Secondly, this study utilized a sample of children within a narrow age range (16–32 months). This can be considered both a strength and a limitation of the current project. Including a narrow age range allowed for the determination of factors specific to two-year-old children with ASD, an increasingly important group given the trend toward earlier diagnosis. As a result of the narrow age range, however, a direct comparison between factors identified in 2-year-old vs. 4-year-old children cannot be made, and in turn, whether current findings can be extended to older children with ASD cannot be determined. As noted above, this is an important direction for future work.

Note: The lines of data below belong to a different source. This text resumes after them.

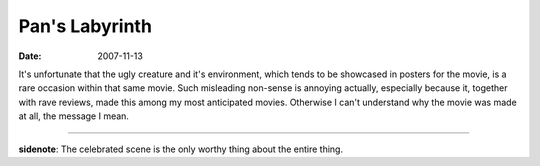 Pan's Labyrinth
===============

:date: 2007-11-13



It's unfortunate that the ugly creature and it's environment, which
tends to be showcased in posters for the movie, is a rare occasion
within that same movie. Such misleading non-sense is annoying actually,
especially because it, together with rave reviews, made this among my
most anticipated movies. Otherwise I can't understand why the movie was
made at all, the message I mean.

--------------

**sidenote**: The celebrated scene is the only worthy thing about the
entire thing.
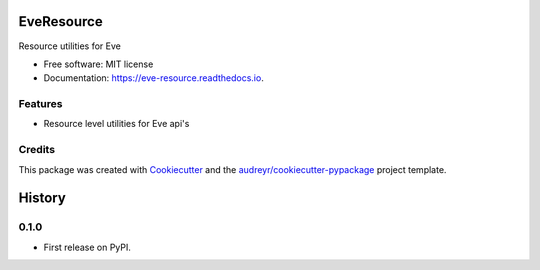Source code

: ===============================
EveResource
===============================


.. image:: https://img.shields.io/pypi/v/eve_resource.svg
        :target: https://pypi.python.org/pypi/eve_resource

.. image:: https://img.shields.io/travis/m-housh/eve_resource.svg
        :target: https://travis-ci.org/m-housh/eve_resource

.. image:: https://coveralls.io/repos/github/m-housh/eve_resource/badge.svg?branch=master
        :target: https://coveralls.io/github/m-housh/eve_resource?branch=master

.. image:: https://readthedocs.org/projects/eve-resource/badge/?version=latest
        :target: https://eve-resource.readthedocs.io/en/latest/?badge=latest
        :alt: Documentation Status


Resource utilities for Eve


* Free software: MIT license
* Documentation: https://eve-resource.readthedocs.io.


Features
--------

* Resource level utilities for Eve api's 

Credits
---------

This package was created with Cookiecutter_ and the `audreyr/cookiecutter-pypackage`_ project template.

.. _Cookiecutter: https://github.com/audreyr/cookiecutter
.. _`audreyr/cookiecutter-pypackage`: https://github.com/audreyr/cookiecutter-pypackage



=======
History
=======

0.1.0
------------------

* First release on PyPI.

Thirdly, given that CARS ratings were based in part on ADOS observations, an independent validation of CARS factors could not be conducted as a component of the current study. As has been done with the CARS total score, future work should consider comparing CARS factor scores to other well-established diagnostic measures (e.g., ADI-R, ADOS) and clinical judgment, when these measures are completed by independent raters based on separately collected information. Following confirmatory factor analyses, and independent validations of the current factors, future work may also consider investigating the relationship between factor scores and other domains of functioning, including a child’s cognitive abilities.

Conclusions

Given recent advances in understanding early behavioral profiles of ASD, and earlier detection and intervention, it is critical that diagnostic measures, such as the CARS, be appropriate for use with 2-year-old children. The current study extended previous research by investigating the factor structure of the CARS in this population. The results of the current study indicate a three-factor solution that accounts for 51.45 % of the variance in CARS scores and identifies the following factors: Social Communication, Stereotyped Behaviors and Sensory Sensitivities, and Emotional Reactivity. Preliminary internal cross-validation analyses support the possibility of replication of these findings in additional independent samples of 2 year olds with ASD. Given that symptom severity is often not uniform across domains, utilizing these factors will allow for a more nuanced understanding of a child’s ASD symptoms, and in turn, will lead to more tailored recommendations for intervention.